Bridgeland/Memorial station is a CTrain light rail in Calgary, Alberta. It serves the Northeast Line (Route 202). It opened on April 27, 1985, as part of the original Northeast line. The station is located in the median of Memorial Drive Northeast, 1.4 km from the City Hall Interlocking.  A pedestrian overpass connects the station to both sides of Memorial Drive and stairs and escalators, as well as an elevator provide access down to the center-loading platform. 

In 2004 and 2005, the station underwent upgrading and renovations to improve safety and access for visually impaired users wishing to access the nearby CNIB facility, and also in preparation for increased usage as work on The Bridges - a major inner city redevelopment project on the north side of the station - progressed. The station was closed for a couple of weeks in the summer of 2004 due to the construction.

As part of Calgary Transit's plan to operate 4-car trains by the end of 2014, all 3-car platforms were extended. Construction on the extension of the platform at Bridgeland/Memorial started and was finished in 2014.

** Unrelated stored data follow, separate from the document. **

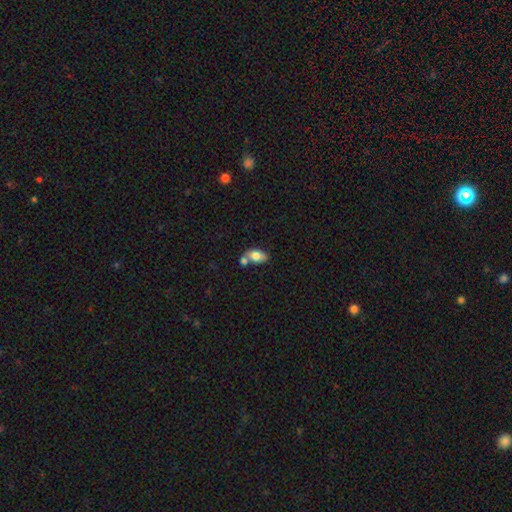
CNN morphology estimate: type=smooth (79%); roundness=in between (89%); merging=none (44%).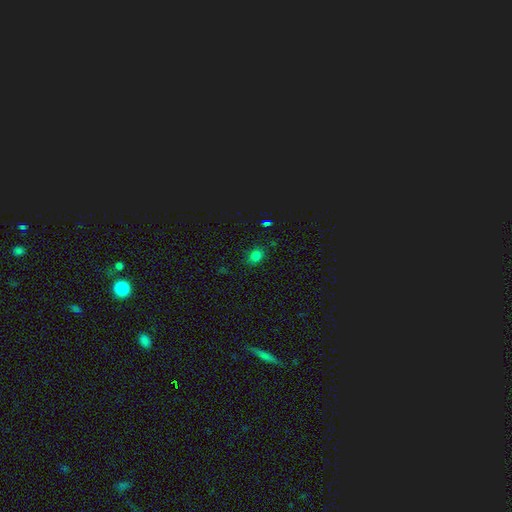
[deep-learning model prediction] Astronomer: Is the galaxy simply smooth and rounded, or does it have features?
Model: smooth — 75%.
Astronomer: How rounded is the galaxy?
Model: in between — 58% (runner-up: round, 41%).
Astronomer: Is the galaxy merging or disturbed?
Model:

In 2005, the station registered an average transit of 1,300 boardings per weekday.

In the Media

In 1993, a re-enactment of an incident involving a 4-year-old child becoming entrapped by an escalator was filmed in the station for the TV show "Rescue 911".  Although the incident actually occurred at Rundle LRT station, this station was chosen for having an identical layout and more aesthetically pleasing visuals.